TASK A:
Copy out the passage on tufted web formation word for word, beginning at "An additional factor" and ending after "yard or higher.".
TASK B:
Continue the passage on tufted web formation, starting after its final sentence.

(TEXT EXCERPT Opens)

In addition to the length and denier of the fibers employed, the fiber consistency or concentration in the dispersion prior to web formation requires appropriate control to facilitate formation of the tufted configuration. As a general rule, the lowest fiber concentration or consistency compatible with good release of the resulting product from the web forming element is most desirable for best tuft formation. Accordingly, a fiber concentration ranging from about 0.01% to about 1.0% can be used, with the preferred range being about 0.05% to 0.5% fiber concentration. In standard laboratory operations a fiber concentration of about 0.2% has been found to produce consistently good results. The consistency on large papermaking machines will, of course, vary with machine conditions.

The fiber concentration and the viscosity of the dispersant will also affect the degree of vacuum or suction that should be applied to the underside of the paper forming element during web formation in order to provide the desired tufted effect. Although good tufting can be obtained under appropriate conditions even in the absence of vacuum, it is generally preferred that a slight vacuum equivalent to about 0.5 inch of mercury be applied to the underside of the web forming wire as the fibers are deposited thereon in order to ensure the appropriate fluid dynamics of the system. In some instances, higher vaccums may be applied such as a vacuum equivalent to a few inches of mercury. However, these variations will depend not only on fiber concentration and the viscosity of the dispersing medium but also on other factors associated with these systems such as the surface smoothness of the forming element and the aperture size and lip configuration as well as the type and length of fiber utilized. Comparable effects may be obtained by applying pressure to the top surface of the web so long as the appropriate pressure differential is created across the web and plate.

An additional factor for consideration when using the technique of the present invention is the weight of the material being produced. The technique described herein is capable of producing a tufted product at weights as low as about 1/2 ounce per square yard. However, such light weight materials are only produced by very fine control over the other factors associated with the technique and the basis weight of most materials is at least one ounce per square yard or higher.

(TEXT EXCERPT Closes)
(DATA UNDER STUDY Opens)

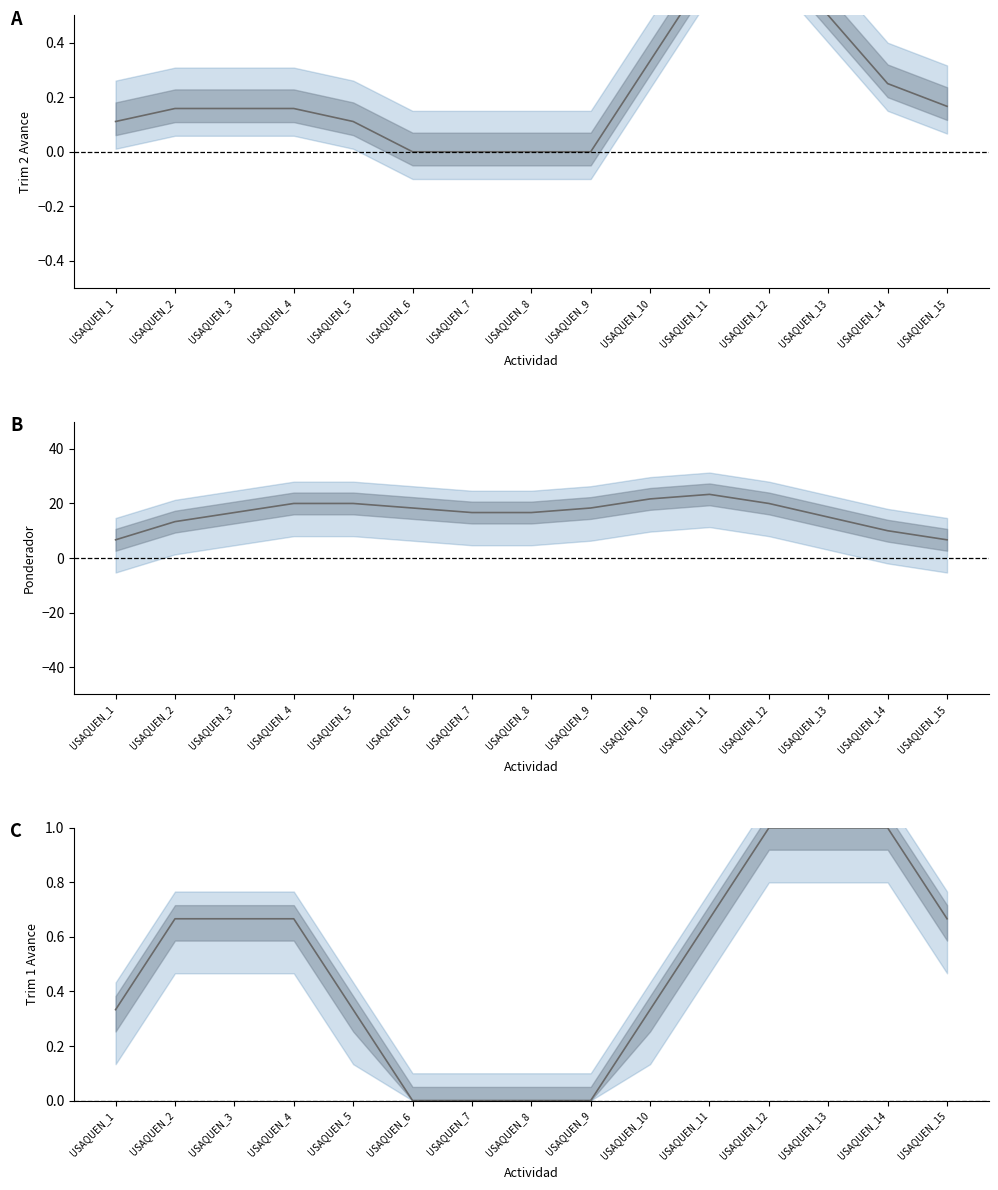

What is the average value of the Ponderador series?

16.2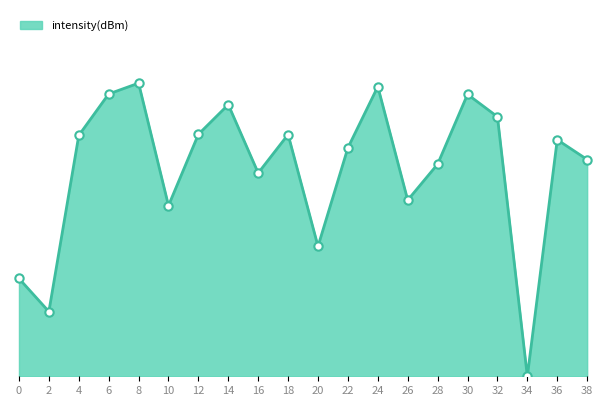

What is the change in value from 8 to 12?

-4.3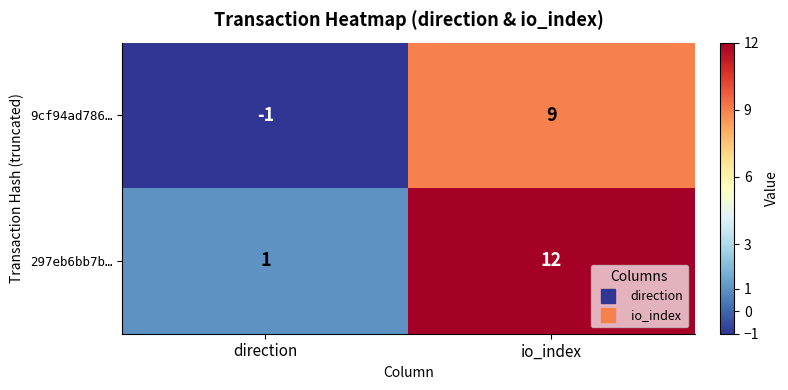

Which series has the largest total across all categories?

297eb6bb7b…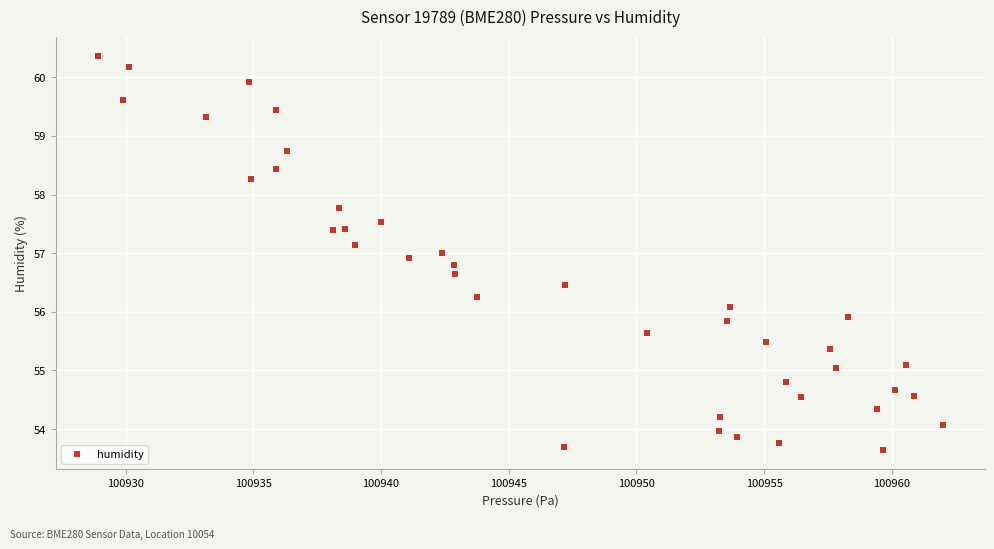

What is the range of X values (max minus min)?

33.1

(DATA UNDER STUDY Closes)
(DATA UNDER STUDY Opens)

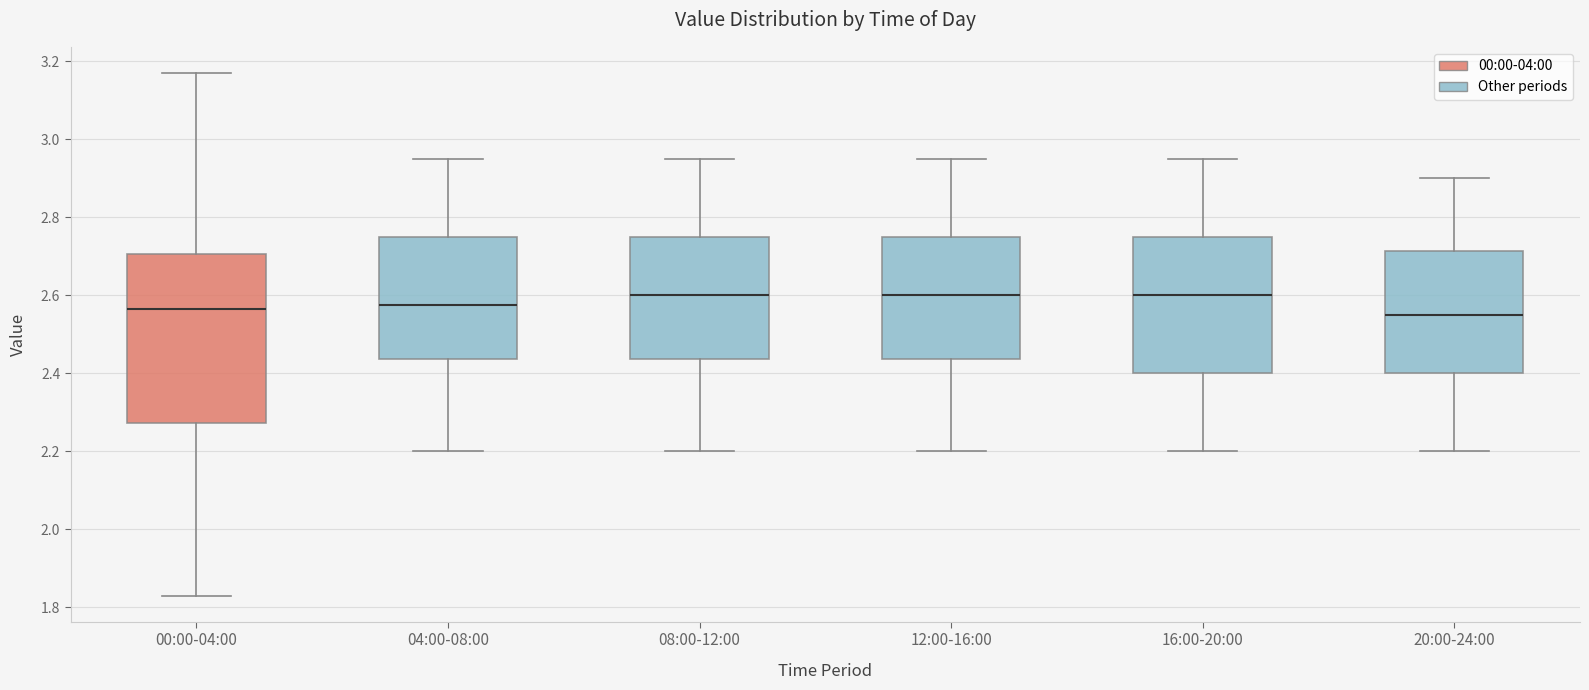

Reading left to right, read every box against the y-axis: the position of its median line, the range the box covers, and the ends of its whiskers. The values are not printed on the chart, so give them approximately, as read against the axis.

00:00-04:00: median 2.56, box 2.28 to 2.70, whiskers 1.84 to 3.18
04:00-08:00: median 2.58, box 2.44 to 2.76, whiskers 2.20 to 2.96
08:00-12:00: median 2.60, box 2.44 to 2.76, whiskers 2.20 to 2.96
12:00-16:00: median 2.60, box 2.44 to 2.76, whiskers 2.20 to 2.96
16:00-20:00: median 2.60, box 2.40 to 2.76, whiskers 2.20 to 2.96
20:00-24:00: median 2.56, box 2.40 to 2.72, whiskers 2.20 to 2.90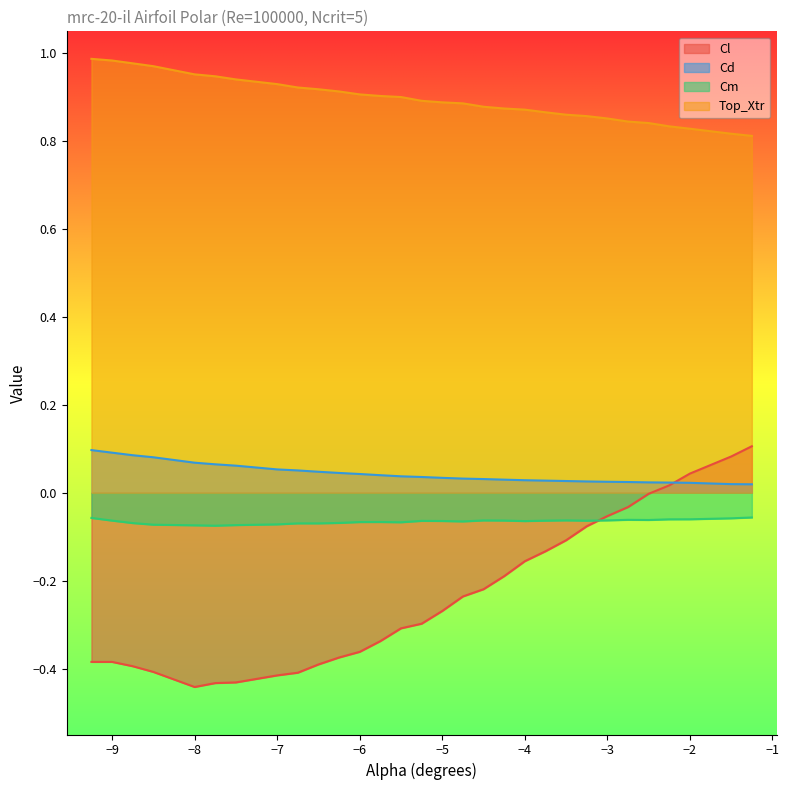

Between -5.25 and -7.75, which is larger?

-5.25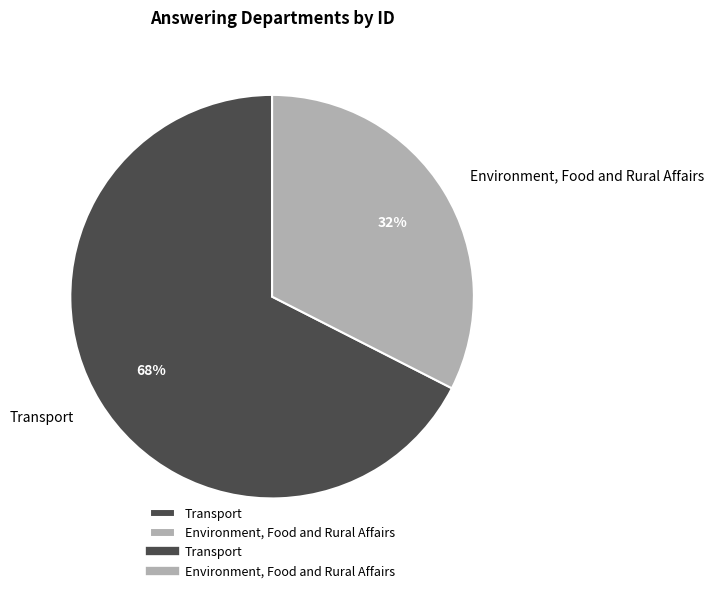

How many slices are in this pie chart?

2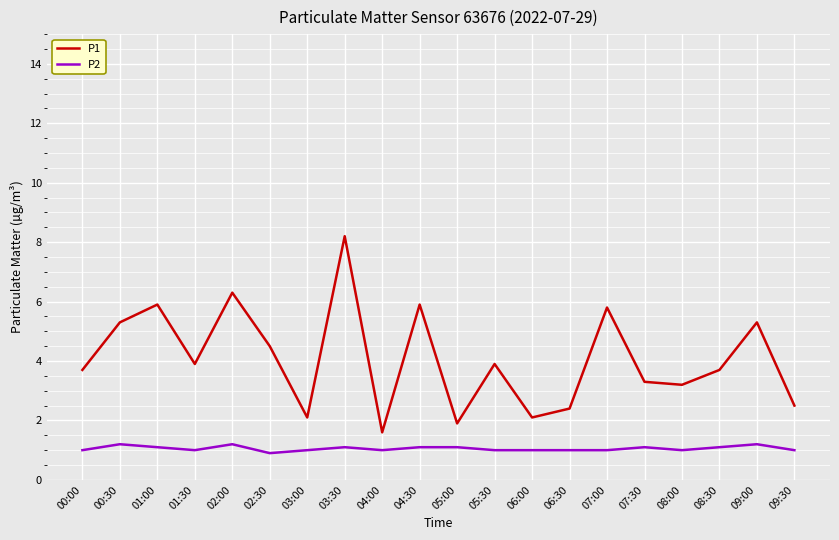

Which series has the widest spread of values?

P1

(DATA UNDER STUDY Closes)

ANSWER SECTION A:
An additional factor for consideration when using the technique of the present invention is the weight of the material being produced. The technique described herein is capable of producing a tufted product at weights as low as about 1/2 ounce per square yard. However, such light weight materials are only produced by very fine control over the other factors associated with the technique and the basis weight of most materials is at least one ounce per square yard or higher.

ANSWER SECTION B:
It can be appreciated the formation of the tufted configuration is initiated at the beginning of the web forming process and in fact it is believed that the tuft is the first portion of the web to be formed as the fibers are draped over the solid portion of the web forming plate and are drawn through the intermediate opening due to the fluid dynamics of the system. As the web gains thickness more fibers are deposited both in the funnel-like tufts or bundles and within the body of the web until it reaches its desired basis weight and strength. It should be noted that the funnel configuration of the tuft adds to its flexibility, pliability and softness due to a natural cushion effect.

As mentioned, it is a feature of the present invention that the tufts need not be of weft-like appearance but preferably may be serried so as to exhibit a ball-like clustered appearance similar to a French knot. Such webs have been found to exhibit up to 100% improvement in tensile strength. The "puffy" tufted surface is perhaps best shown in the photomicrograph of FIG. 4. In that figure the tufts are clearly shown as ball-like clusters which have an appearance of obvious softness, pliability, and resiliency.

One way of forming this serried tuft configuration is depicted in FIG. 3. In that technique the tufted web is treated prior to removal from the forming element with a fluid jet or similar consolidating force applied from the bottom of the forming element such as by nozzle 26. A backing wire, such as screen 28 can be placed over the top of the web to prevent undesirable displacement of the web from plate 10. As will be appreciated the consolidating force is applied to the tufts only since those portions of the web between the tufts are masked by the plate. The force may take the form of a high velocity flow of water or air in the form of a jet stream directed upwardly from below the forming element. The backing screen tends to hold the serried tuft within its individual forming chamber but at the top thereof so that the web can be easily removed from the apertured plate without snagging.

If desired the web may be subjected to additional post formation treatments prior to or after removal from the plate and either prior to or after being dried in a conventional manner. For example an adhesive may be applied to the tufts only or to the nontufted surface as a liquid or spray while the web is on the plate or subsequent to removal. Additionally the bonding may take the form of heat for heat activating binding fibers within the web.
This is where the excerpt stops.